Trump also offers some simplification. Good. The more complex the rules, the more time we waste hiring accountants and the more time lawyers spend fighting over who qualifies for what. Trump would double the personal exemption (fewer people will itemize) and kill the "death tax," deductions for local taxes and the alternative minimum tax.
It's a start. But that's not nearly good enough. Heck, the "simplification" bill itself is 400 pages long.
Americans spend about 7 billion hours trying to comply with today's tax rules. That's the equivalent of 3.7 million people working 40-hour weeks. What a waste.
I spend hours filling out forms and forwarding paperwork to an accountant. I distort my spending and investments because of tax rules. What a waste.
America's first 1040 form was four pages long. Today's code is more than 3.7 million words. No one understands it.
Even the tax specialists get things wrong.
Yet parts of Trump's plan make taxes more complex: He increases the child tax credit and creates a new credit for nonchild dependents. It may be fair to help people who care for helpless adults, but each new deduction creates complexity and parasites who feed off it. As usual, some rich people will game that credit, and some poor people will never figure it out.
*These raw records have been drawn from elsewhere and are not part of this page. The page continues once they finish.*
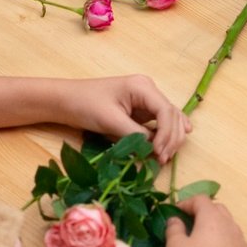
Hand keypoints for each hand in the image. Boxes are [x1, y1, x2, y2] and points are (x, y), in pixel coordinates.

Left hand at [54, 74, 192, 160]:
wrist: (66, 101)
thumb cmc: (85, 105)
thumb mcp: (111, 121)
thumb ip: (135, 134)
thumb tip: (154, 149)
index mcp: (142, 87)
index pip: (167, 111)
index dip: (168, 134)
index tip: (159, 153)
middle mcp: (148, 91)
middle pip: (172, 115)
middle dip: (171, 138)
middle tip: (163, 159)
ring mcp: (145, 100)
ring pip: (169, 119)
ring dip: (170, 137)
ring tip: (164, 156)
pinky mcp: (139, 110)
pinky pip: (160, 121)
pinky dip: (167, 132)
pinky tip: (181, 136)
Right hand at [163, 197, 246, 246]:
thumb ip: (174, 230)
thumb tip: (175, 220)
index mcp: (213, 219)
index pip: (201, 200)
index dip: (187, 202)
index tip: (176, 210)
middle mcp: (231, 227)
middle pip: (219, 210)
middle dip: (204, 212)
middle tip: (190, 222)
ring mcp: (242, 245)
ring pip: (230, 228)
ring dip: (217, 229)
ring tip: (204, 241)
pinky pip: (236, 246)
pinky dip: (226, 245)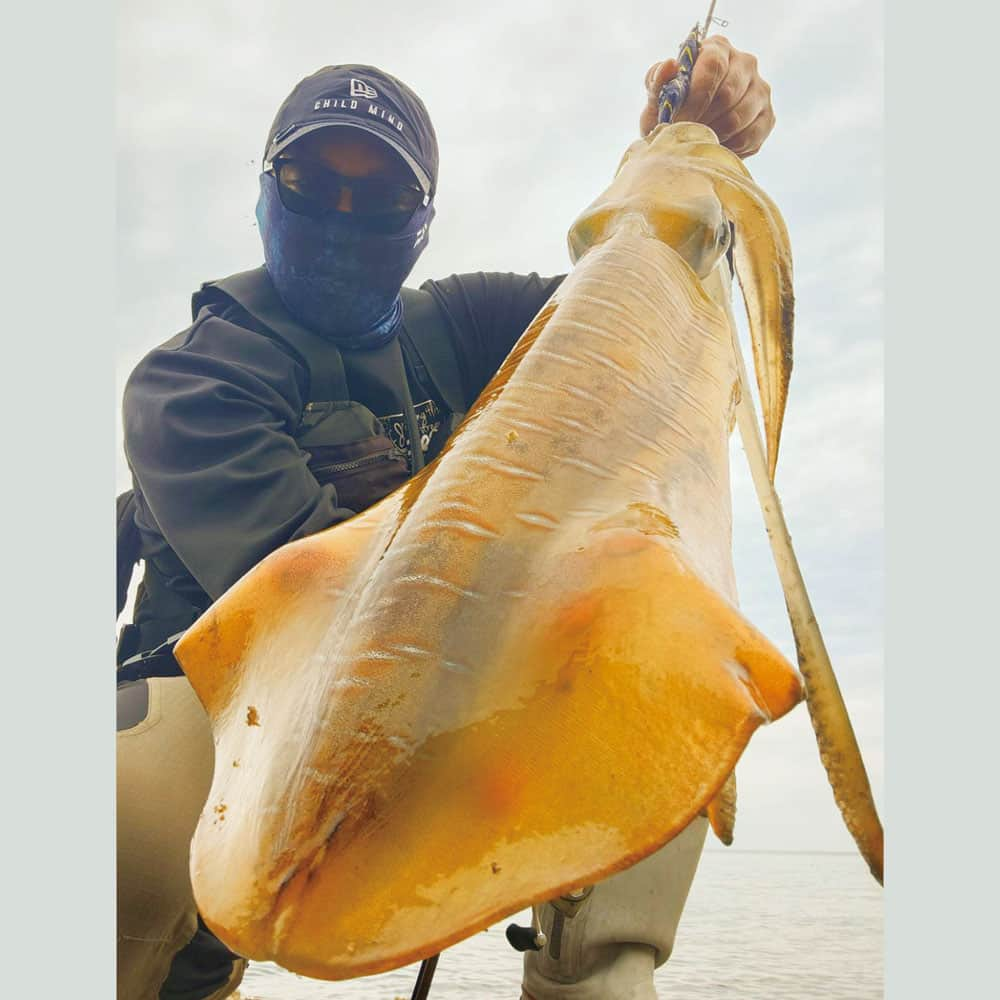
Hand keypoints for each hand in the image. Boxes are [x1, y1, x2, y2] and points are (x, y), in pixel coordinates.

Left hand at [639, 36, 774, 157]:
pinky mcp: (767, 118)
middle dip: (701, 119)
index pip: (713, 66)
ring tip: (697, 140)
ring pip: (737, 118)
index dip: (695, 97)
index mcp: (717, 49)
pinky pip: (748, 137)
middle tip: (685, 134)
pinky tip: (714, 145)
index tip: (677, 120)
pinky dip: (726, 148)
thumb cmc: (671, 111)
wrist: (688, 136)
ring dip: (712, 135)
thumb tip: (670, 65)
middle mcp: (745, 63)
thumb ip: (658, 80)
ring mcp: (760, 90)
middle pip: (728, 94)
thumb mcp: (657, 97)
Far better to lower everyone's taxes to, say, 15 percent, by getting rid of all deductions.
Then we could focus on creating wealth instead of filling out forms.
But good luck with that, President Trump.
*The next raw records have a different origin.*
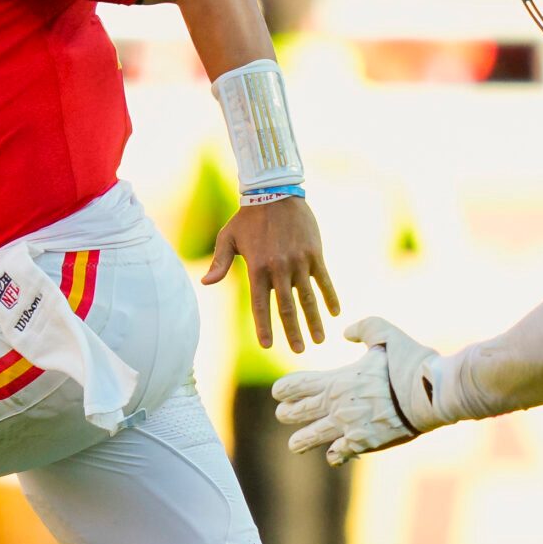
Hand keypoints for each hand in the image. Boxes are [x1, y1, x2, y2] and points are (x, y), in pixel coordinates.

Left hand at [201, 196, 339, 352]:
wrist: (275, 192)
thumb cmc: (248, 217)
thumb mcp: (228, 238)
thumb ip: (219, 263)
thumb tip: (206, 282)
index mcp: (257, 268)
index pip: (261, 305)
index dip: (264, 326)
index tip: (267, 345)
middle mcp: (278, 268)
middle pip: (287, 307)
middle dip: (293, 332)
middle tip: (298, 351)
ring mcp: (299, 262)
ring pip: (308, 298)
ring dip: (314, 321)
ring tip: (319, 340)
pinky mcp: (314, 253)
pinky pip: (324, 280)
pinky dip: (330, 297)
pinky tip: (336, 312)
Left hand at [272, 316, 440, 464]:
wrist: (431, 394)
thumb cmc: (410, 362)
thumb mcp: (385, 334)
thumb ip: (363, 328)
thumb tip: (347, 333)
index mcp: (337, 380)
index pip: (298, 386)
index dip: (284, 389)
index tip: (278, 392)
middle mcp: (337, 406)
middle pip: (298, 413)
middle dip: (287, 414)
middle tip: (283, 414)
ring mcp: (348, 427)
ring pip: (312, 438)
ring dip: (301, 441)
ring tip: (295, 445)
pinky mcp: (364, 444)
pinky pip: (340, 454)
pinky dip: (336, 455)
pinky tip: (334, 455)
Today's tax deductions are the main reason we've got a huge culture of lobbyists.
One of the most unfair tax breaks is the mortgage interest deduction. It encourages rich people to buy more homes than we need. It exacerbates housing bubbles.
Trump merely proposed cutting the maximum deduction to half-a-million dollars. But even that has the swamp creatures screaming, "Unfair!"
Jerry Howard of the National Association of Home Builders says he will fight that "tooth and nail." He claims it "is a direct assault on the American dream of homeownership."
Bunk. Canada has no mortgage deduction, yet Canada's homeownership rate is higher than the United States'. The big mortgage deduction is welfare for the rich.
But people like Howard have clout. Homebuilders and mortgage bankers give politicians money.
Likewise, even some Republicans in high-tax states like New York and New Jersey now are whining about losing state tax deductibility. They fear voter backlash in their districts.
Once again, Congress ends up fighting over who gets the biggest cuts instead of the overall tax haul and size of government.
Ideally, tax cuts should be accompanied by even larger spending cuts to avoid expanding that $20 trillion debt. But that's not happening.
How about a variation on Trump's two-for-one regulation rule (cut two regulations for each new one you propose)? Cut two dollars from the budget for every dollar in tax reduction. That way we won't end up deeper in the hole.
The best way to avoid Washington's spending getting out of balance is to avoid giving them our money in the first place.
I'm rooting for a tax law so simple that everyone understands it, and one that will keep as much money as possible out of government's hands.
That's the best formula for a growing economy.